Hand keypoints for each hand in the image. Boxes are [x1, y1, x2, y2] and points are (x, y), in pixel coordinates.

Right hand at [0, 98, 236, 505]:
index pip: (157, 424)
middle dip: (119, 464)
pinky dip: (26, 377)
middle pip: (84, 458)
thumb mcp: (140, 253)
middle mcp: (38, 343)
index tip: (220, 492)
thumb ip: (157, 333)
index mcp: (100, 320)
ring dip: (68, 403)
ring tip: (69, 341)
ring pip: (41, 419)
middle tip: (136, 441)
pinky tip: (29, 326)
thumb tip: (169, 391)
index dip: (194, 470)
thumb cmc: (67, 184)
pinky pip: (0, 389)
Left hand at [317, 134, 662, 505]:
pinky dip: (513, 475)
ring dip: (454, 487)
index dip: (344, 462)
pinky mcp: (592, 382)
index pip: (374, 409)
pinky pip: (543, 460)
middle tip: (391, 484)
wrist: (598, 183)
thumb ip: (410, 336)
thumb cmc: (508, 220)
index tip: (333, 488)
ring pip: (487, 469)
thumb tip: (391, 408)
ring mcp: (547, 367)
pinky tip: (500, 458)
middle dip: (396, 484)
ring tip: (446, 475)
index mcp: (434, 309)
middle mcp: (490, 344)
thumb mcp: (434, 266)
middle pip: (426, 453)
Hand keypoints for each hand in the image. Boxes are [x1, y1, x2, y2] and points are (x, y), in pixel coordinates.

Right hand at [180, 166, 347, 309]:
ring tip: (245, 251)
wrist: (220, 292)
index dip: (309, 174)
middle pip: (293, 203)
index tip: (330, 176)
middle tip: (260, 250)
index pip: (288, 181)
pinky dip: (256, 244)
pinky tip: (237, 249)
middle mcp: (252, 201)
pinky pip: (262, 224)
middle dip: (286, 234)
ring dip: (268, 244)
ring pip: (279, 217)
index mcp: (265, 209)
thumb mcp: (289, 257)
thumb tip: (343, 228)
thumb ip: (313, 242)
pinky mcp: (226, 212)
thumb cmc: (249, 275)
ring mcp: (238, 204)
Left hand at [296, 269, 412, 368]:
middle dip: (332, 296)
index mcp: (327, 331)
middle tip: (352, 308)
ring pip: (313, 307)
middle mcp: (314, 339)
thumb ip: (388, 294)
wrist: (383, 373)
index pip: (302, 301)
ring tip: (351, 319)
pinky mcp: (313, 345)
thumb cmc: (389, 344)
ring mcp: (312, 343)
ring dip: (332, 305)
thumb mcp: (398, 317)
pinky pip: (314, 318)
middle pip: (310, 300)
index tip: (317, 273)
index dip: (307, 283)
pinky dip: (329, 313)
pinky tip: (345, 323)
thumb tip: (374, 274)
□ □ □
— Exercise prompt —
Produce the material again exactly as it is shown above.

— Response to the task —
Hand keypoints for each hand in the image. Boxes are [x1, y1, x2, y2] and points are (x, y), in pixel coordinates.

Right hand at [0, 98, 236, 505]:
index pip: (157, 424)
middle dip: (119, 464)
pinky dip: (26, 377)
middle pip: (84, 458)
thumb mcp: (140, 253)
middle mcp: (38, 343)
index tip: (220, 492)
thumb ip: (157, 333)
index mcp: (100, 320)
ring dip: (68, 403)
ring tip: (69, 341)
ring pip: (41, 419)
middle tip: (136, 441)
pinky tip: (29, 326)
thumb tip: (169, 391)
index dip: (194, 470)
thumb cmc: (67, 184)
pinky pip: (0, 389)
Left hand at [317, 134, 662, 505]:
pinky dip: (513, 475)
ring dip: (454, 487)
index dip: (344, 462)
pinky mcp: (592, 382)
index pip: (374, 409)
pinky pip: (543, 460)
middle tip: (391, 484)
wrist: (598, 183)
thumb ip: (410, 336)
thumb cmc: (508, 220)
index tip: (333, 488)
ring pip: (487, 469)
thumb tip: (391, 408)
ring mcp: (547, 367)
pinky tip: (500, 458)
middle dip: (396, 484)
ring tip: (446, 475)
index mcp: (434, 309)
middle mcp: (490, 344)
thumb mcp: (434, 266)
middle pip: (426, 453)
Hand keypoints for each hand in the image. Boxes are [x1, y1, x2, y2] and points are (x, y), in pixel coordinates.

Right hand at [180, 166, 347, 309]:
ring tip: (245, 251)
wrist: (220, 292)
index dip: (309, 174)
middle pip: (293, 203)
index tip: (330, 176)
middle tip: (260, 250)
index pip: (288, 181)
pinky dip: (256, 244)
pinky tip: (237, 249)
middle mcp: (252, 201)
pinky pip: (262, 224)
middle dip: (286, 234)
ring dip: (268, 244)
ring pip: (279, 217)
index mcp: (265, 209)
thumb mcp: (289, 257)
thumb tip: (343, 228)
thumb ip: (313, 242)
pinky mcp: (226, 212)
thumb cmc: (249, 275)
ring mcp: (238, 204)
Left hand at [296, 269, 412, 368]:
middle dip: (332, 296)
index mcp: (327, 331)
middle tip: (352, 308)
ring pip: (313, 307)
middle mcp: (314, 339)
thumb ip: (388, 294)
wrist: (383, 373)
index pip: (302, 301)
ring tip: (351, 319)
pinky mcp: (313, 345)
thumb cmc: (389, 344)
ring mcp: (312, 343)
ring dip: (332, 305)
thumb mcp: (398, 317)
pinky pip: (314, 318)
middle pip: (310, 300)
index tip: (317, 273)
index dip: (307, 283)
pinky dip: (329, 313)
pinky tip: (345, 323)
thumb tip: (374, 274)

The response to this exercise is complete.